On Sun, 8 Oct 2000, Rik van Riel wrote:
> On Sun, 8 Oct 2000, Rui Sousa wrote:
>
> > After starting 2 processes that scan a lot of files (diff, find,
> > slocate, ...) it's impossible to run any other processes that
> > touch the disk, they will stall until one of the first two stop.
> > Could this be a sign of starvation in the elevator code?
>
> It could well be. I've seen this problem too and don't
> really have another explanation for this phenomenon.
>
> OTOH, maybe there is another reason for it that hasn't
> been found yet ;)
>
I finally had time to give this a better look. It now seems the problem
is in the VM system.
I patched a test10-pre4 kernel with kdb, then started two "diff -ur
linux-2.4.0testX linux-2.4.0testY > log1" and two "find / -true >
log". After this I tried cat"ing" a small file. The cat never
returned. At this point I entered kdb and did a stack trace on the "cat"
process:
schedule()
___wait_on_page()
do_generic_file_read()
generic_file_read()
sys_read()
system_call()
So it seems the process is either in a loop in ___wait_on_page()
racing for the PageLock or it never wakes-up... (I guess I could add a
printk to check which)
Unfortunately I didn't find anything obviously wrong with the code.
I hope you can do a better job tracking the problem down.
As a reminder:
i686, UP, 64Mb RAM, IDE disks, ext2.
Rui Sousa
On Fri, 27 Oct 2000, Rui Sousa wrote:
> I finally had time to give this a better look. It now seems the
> problem is in the VM system.
*sigh*
> schedule()
> ___wait_on_page()
> do_generic_file_read()
> generic_file_read()
> sys_read()
> system_call()
>
> So it seems the process is either in a loop in ___wait_on_page()

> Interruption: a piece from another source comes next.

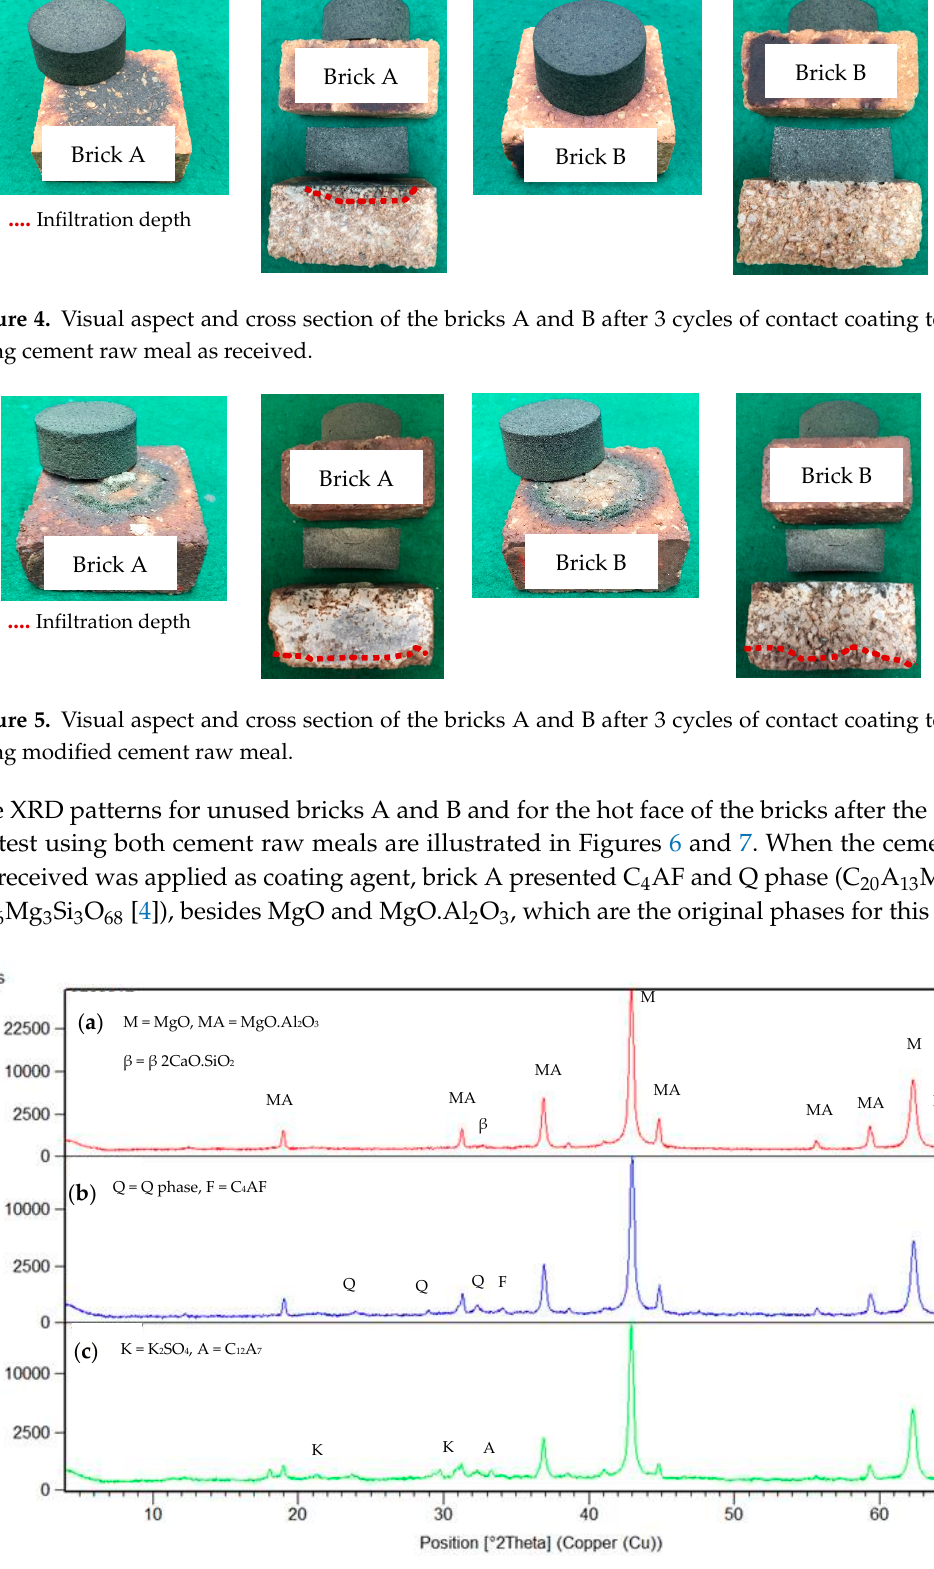
Figure 4. Visual aspect and cross section of the bricks A and B after 3 cycles of contact coating test using cement raw meal as received.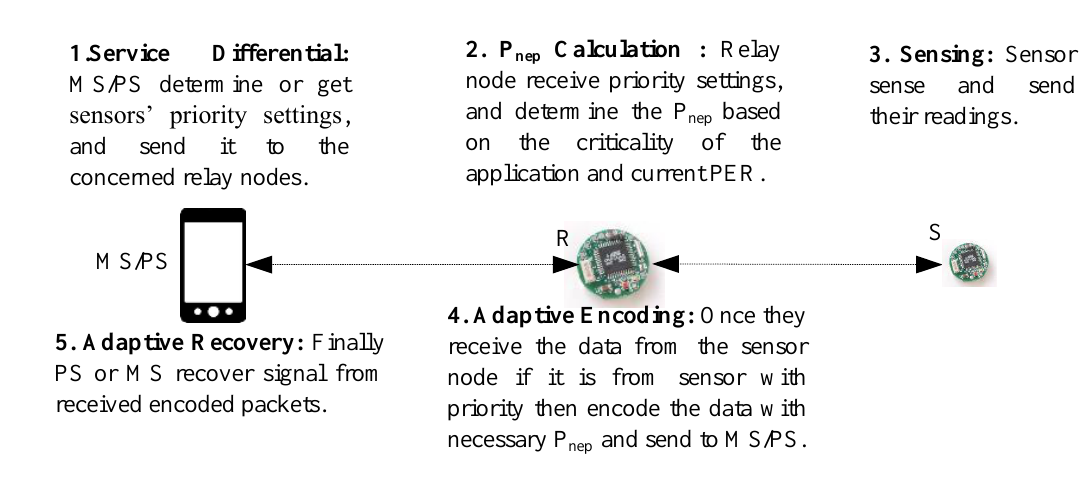
Figure 9. The working principle of the proposed error recovery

> racing for the PageLock or it never wakes-up... (I guess I could
> add a printk to check which)
It is spinning in ___wait_on_page() because the page never
becomes available, because the IO doesn't get scheduled to
disk in time.
This appears to be an elevator problem, not a VM problem.
regards,
Rik
--
"What you're running that piece of shit Gnome?!?!"